Source document:
Slapping labels on people never helps... as no one fits into a specific "cookie cutter" all the time. Assigning "tone" where there may be none - and it may just be someone's style of writing... also does not help.

Sweeping generalizations are also not conducive to any discussion.

Another type of comment that I find a bit - well, ironic... is the odd post in a heated thread that assures us the forum is going down the tubes, that everyone is sooooo rrrrude, that none of the original members are still around (yes, we are!), that this is a nasty place and getting worse and so on...

This board is TAME. Very tame compared to a lot of message boards/forums out there - both horse related and not. The only time I have ever seen it get very messy - was a couple of years ago when a certain member was making merry by treating the place like their own personal bashfest. But that is in the past.

I also post on a couple of horse-themed boards where the heated threads would likely incinerate this forum... and yet after everyone has worked through it - all is well, all opinions have been stated, discussed, chewed up, applauded etc. And everyone moves on to the next topic.

Some of us like a debate/discussion - even when it gets a bit heated. If that is not to your particular liking - then there are other threads to take part in... there is something for everyone. And like any message board, there are the spotlight seekers, the My Way Or The Highway types, the jump on the bandwagon tyoes, the cynical, skeptical types (me?), the Happy All The Time types etc. etc. - and there is room for all of us.

And to clarify - this post was not written with any "tone". It was just... well, written.


----------



## Lucky-C-Acres-Minis (Nov 6, 2007)

I was done with this post until I saw ML had posted so stopped to read what she had said and of course then read all the other replies and must say I got quite the laugh... I find it funny how most of the posts say "every opinion counts" yet somehow (but not surprising



) my post about how I feel some posters on the forum can get rude and mean with their replies (MY OPINION) got turned into a "picking fest" on a specific poster, please point out on my reply where I stated WHO I felt was nasty/mean/rude...







> You know Jill, just maybe, that is the problem....you can't change someone else you can only change yourself. Maybe someone really is upset with how you say things. Saying someone "isn't worth changing" really says a lot about a person. [my opinion] Is it our job to try and change other people or is it our job to look at ourselves to see if changes need to be made?


Some of the most intelligent words spoken on this thread so far..


----------



## tagalong (Nov 6, 2007)

> I find it funny how most of the posts say "every opinion counts" yet somehow (but not surprising
> 
> 
> 
> ...




*Lucky C* - I am confused - where was anyone singling you out here?





In MY post - I was not referring to any posts in this thread or singling anyone out - but referring to what has happened numerous times in threads that get a bit heated. And then we have often seen posts bashing a poster directly that have been far ruder than the original post... JMO. It is the ever-squeaking hamster wheel that all of us have the abilty to stop...

The unofficial rule on most boards when it comes to posts you vehemently disagree with and want to respond to in kind (or worse) is... IGNORE. Or SCROLL. Or let it roll off. Disagree with the post and not the poster - do not make it personal. And/or compose a thougthful reply that you edit and re-edit and re-edit before you hit send... we all can work on that...

Instruction A:
In the forum thread about rudeness on the board, the first post describes an occasional post in heated threads that makes claims about the forum. List each claim that such a post is said to make.
Instruction B:
Carry the forum thread about rudeness on the board forward from its last sentence.

Dataset extract:
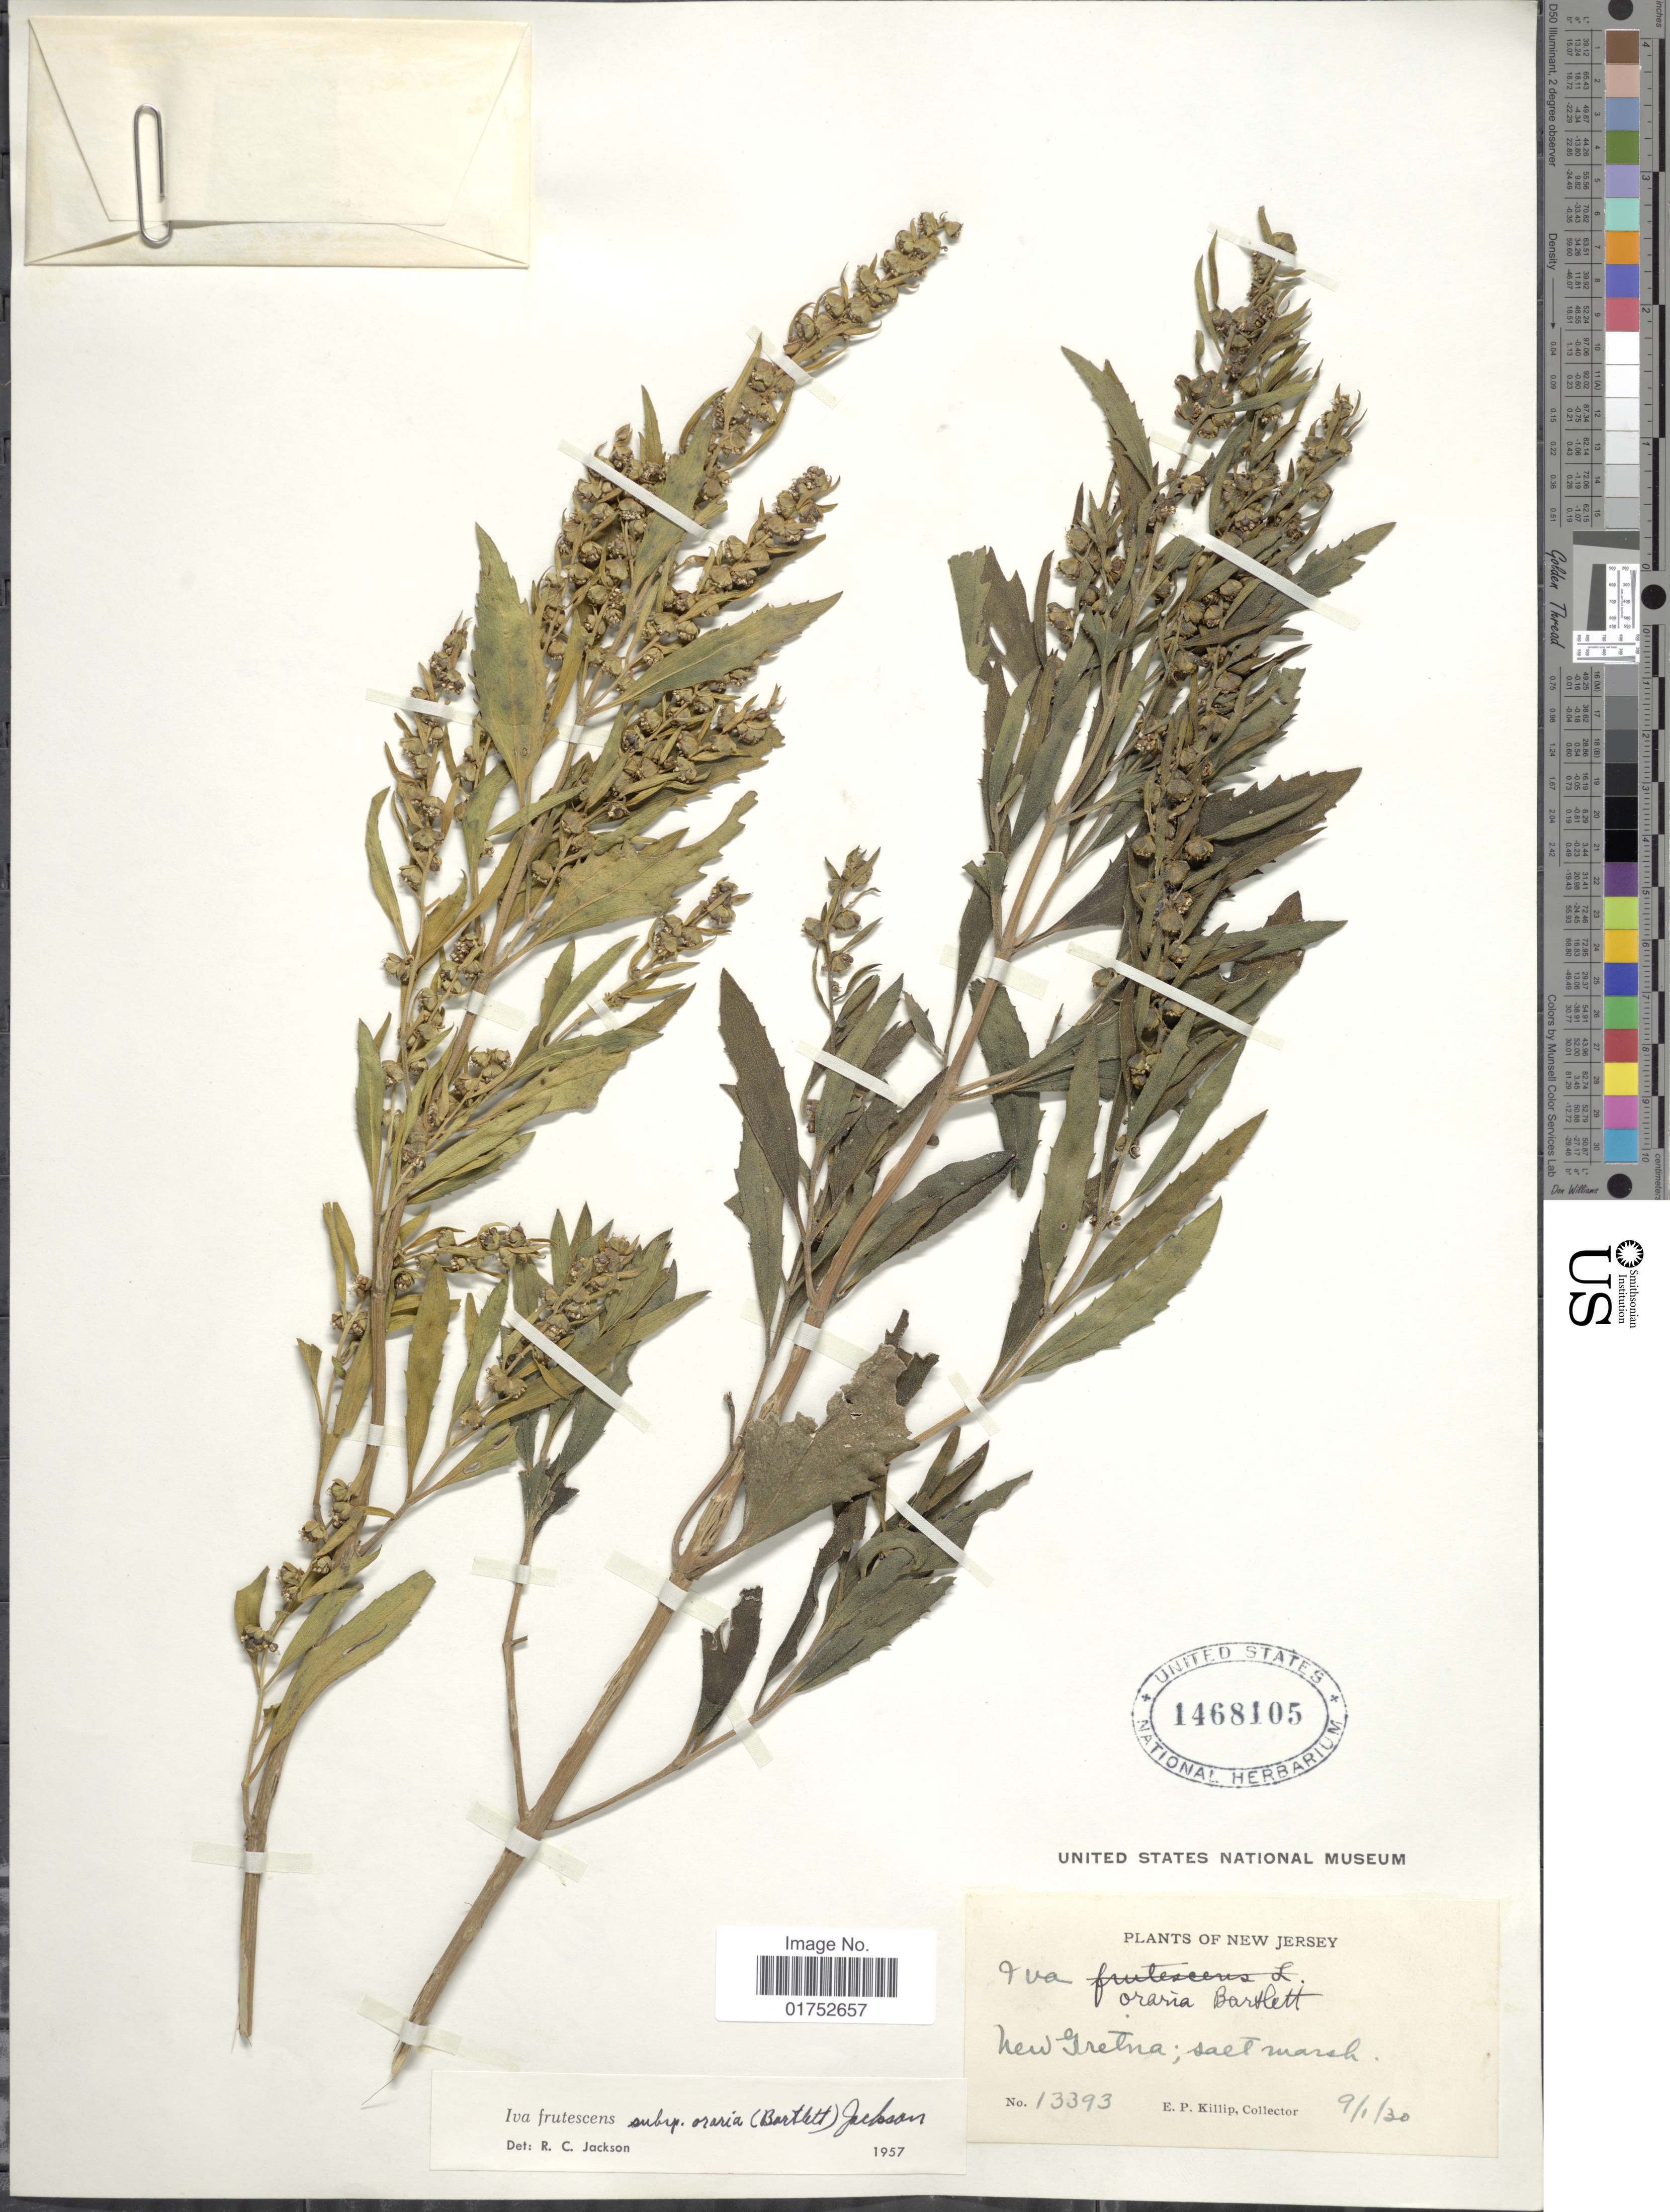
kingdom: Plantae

==

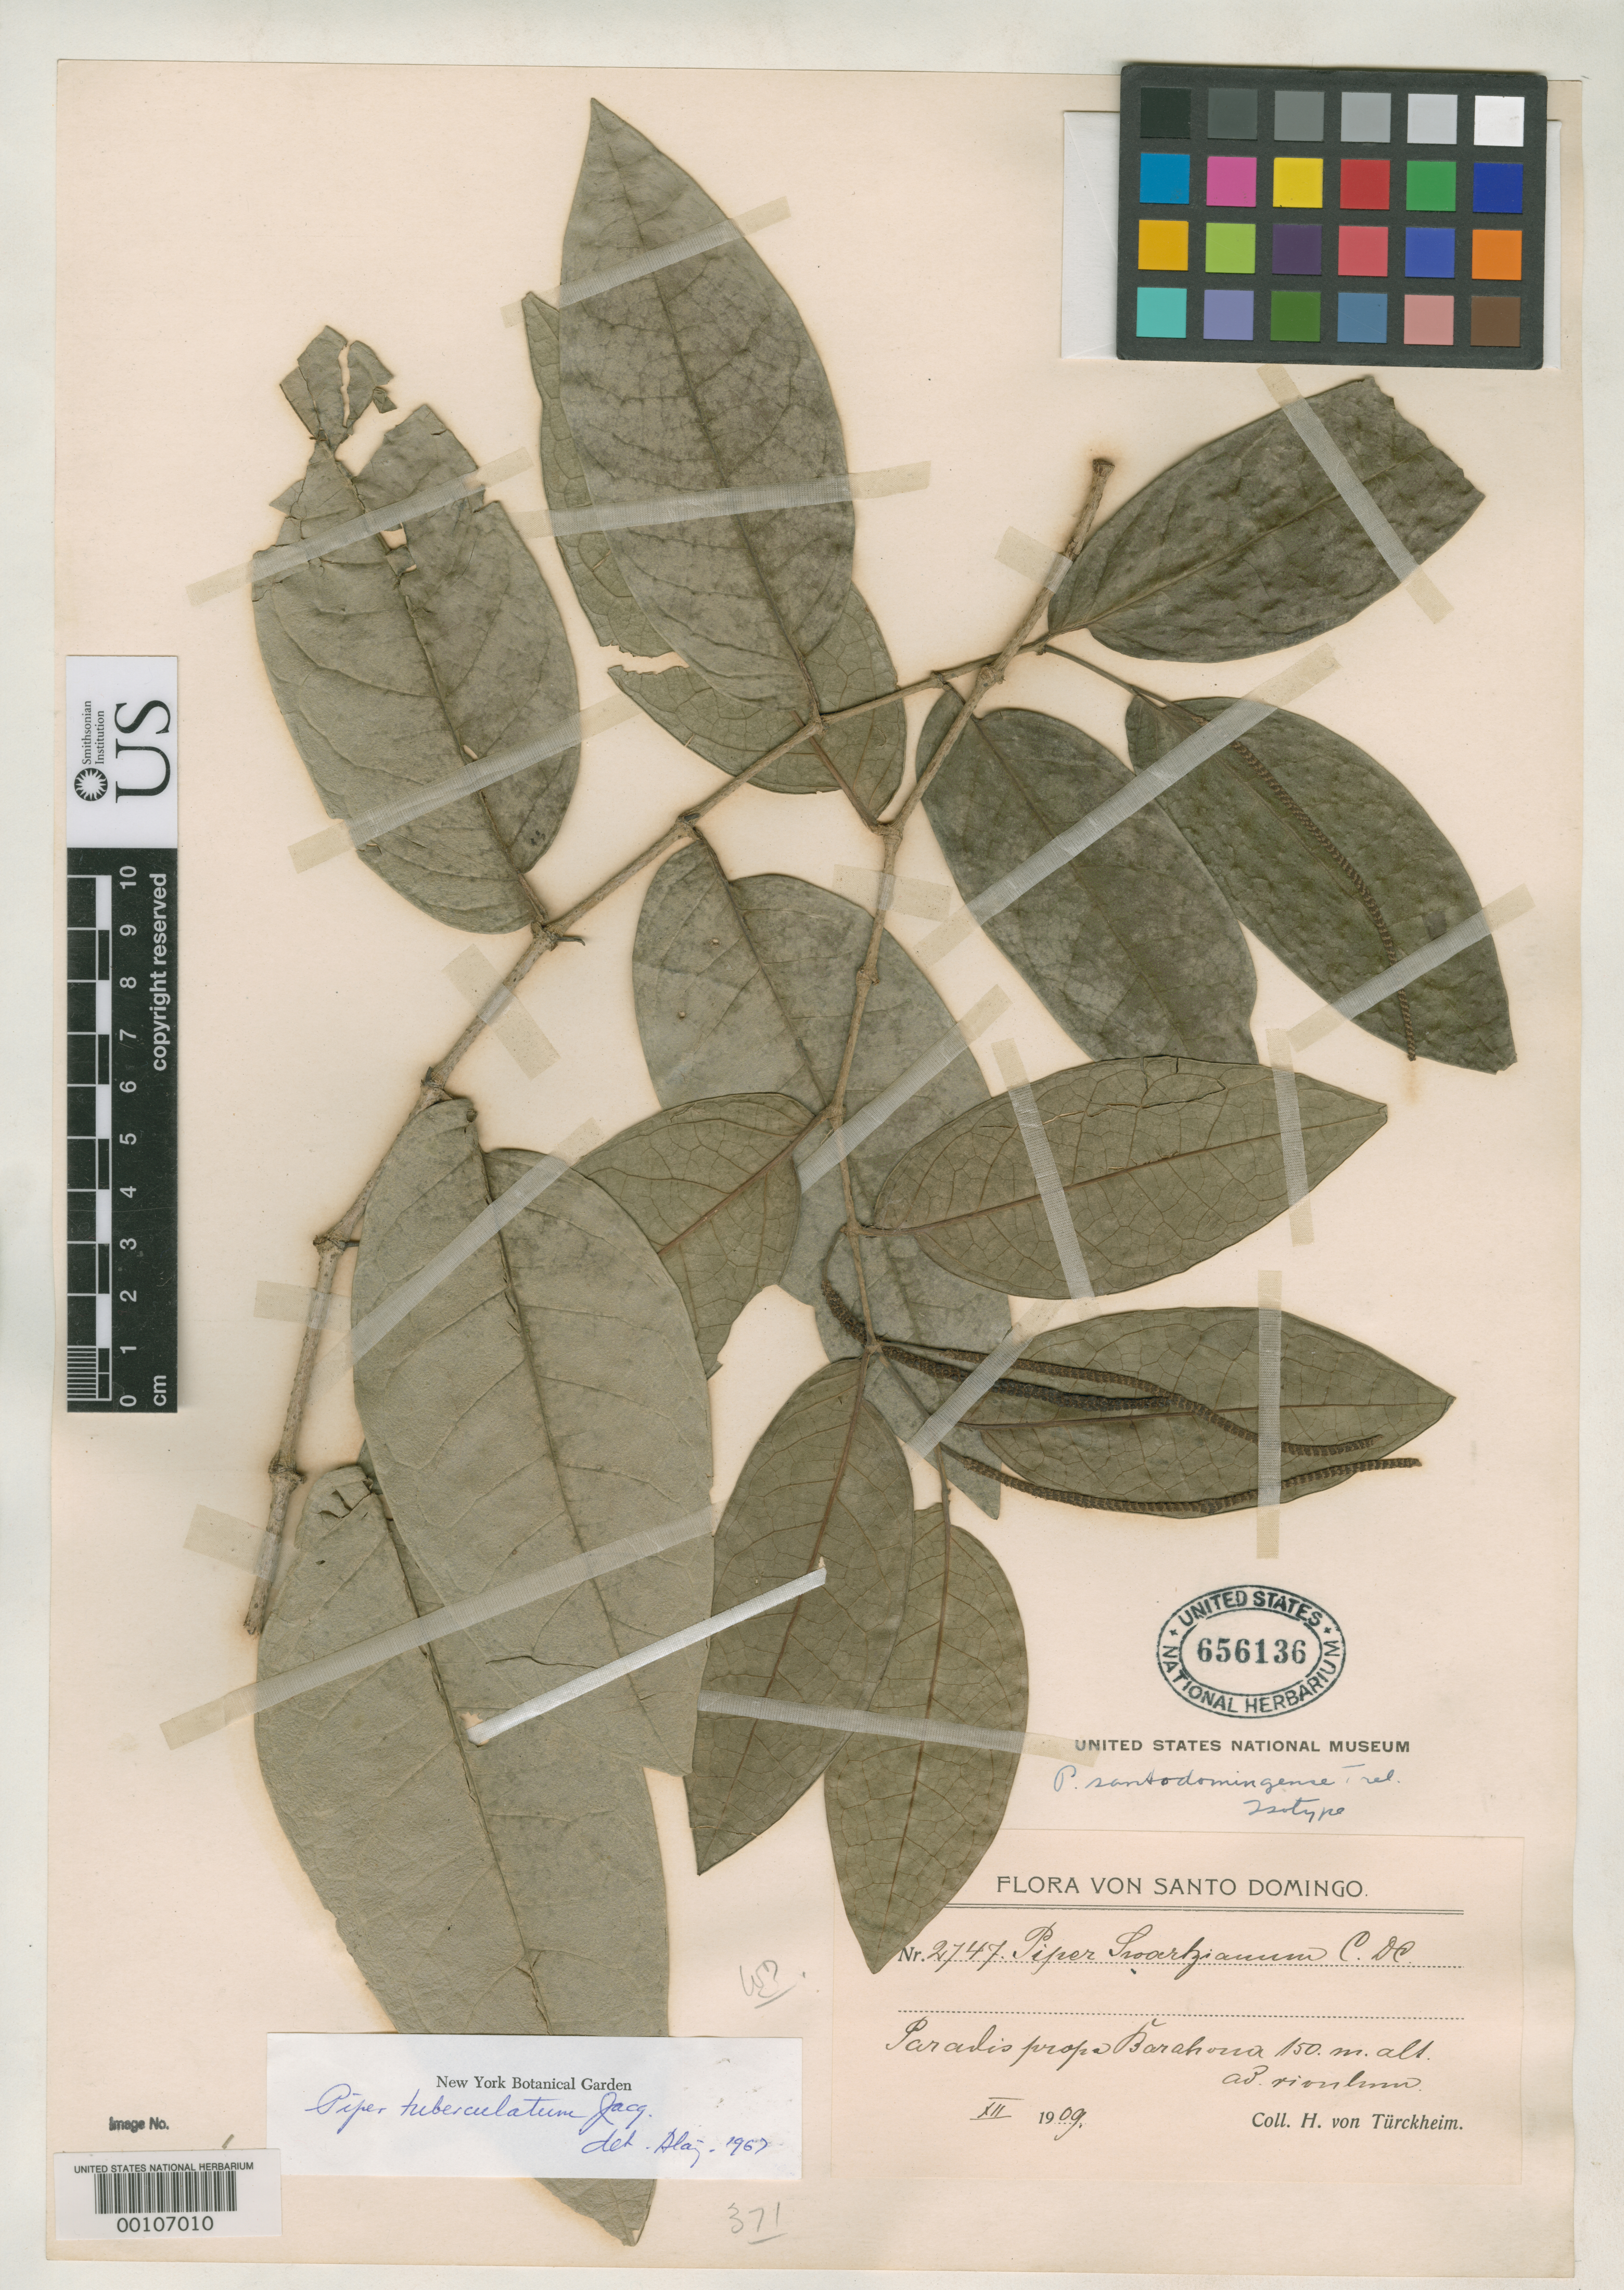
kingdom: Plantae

Task answer A:
- The forum is going down the tubes.
- Everyone is sooooo rrrrude.
- None of the original members are still around.
- This is a nasty place and getting worse.

Task answer B:
----------



## Jill (Nov 6, 2007)

Thanks everyone





This thread has been an interesting read for me to be sure.

Leia, I'd love to know who you think it is



I'm 100% sure the few ladies I have in mind do have an ax they would like to grind with (or on haha) me. There's just no doubt about it but I'd love for one of them to privately clue me in as to what I "did" out of real curiosity. However, I'd be hard pressed to pick a group of people that I think have less influence over what other people really think



SO, it cannot be but so bad.

I do so much agree with Tag. This is the only NICE message board I really know about. All the other ones have so much bickering. Here, there is a huge range of opinions and insight and let's face it -- none of us has just a mild interest in what we're discussing (miniature horses). We all care SO MUCH about the subject. It could get very nasty, but never really does. We seem to be able to disagree without being mean in almost every case I can remember going back over the years. The one real bad apple I remember from a long time ago is the kind of thing that just dwells on other message boards I've been to.


----------



## nootka (Nov 6, 2007)

This is quite interesting, because when I post about a certain topic (say dwarf producing breeders, or people who cheat and push the limits in regards to height and showing, or having oversized horses and lying about it) I use generalities and lump a bunch into one "example."

For example, I KNOW there was more than ONE horse at Worlds this year that was attempted to show in the wrong height category. In discussing the problem, I gave examples that covered a few different scenarios. In my mind, all of these were fairly equal as far as the problem, and it would be hard for me to pick out any one person I felt was most wrong except for those that went so far as to HURT their horses in order to get them smaller for whatever reason. Don't you know that one person contacted me all concerned that I was picking at THEIR horse. Not a chance. I don't even know that that one person had a horse that even showed at Worlds, yet they are hypersensitive and someone (I do know who it is now) felt the need to make some pointed effort to this other person that I was making "jibes" at their horse, when I was trying to point out a fairly general situation that I know has happened hundreds of times at all shows, not JUST Worlds.

I guess it even goes so far as to when there is no actual offense, someone likes to make one up. I chalk it up to wanting attention because as they say, "any publicity is better than none."





I am still here, and as far as I'm concerned, I am one of the original ones as I've been here since May of 1997, probably within a month of the Forum's beginning.

I've seen a lot, here, but I would say it is mostly for the good even when people try to take offense when it isn't meant.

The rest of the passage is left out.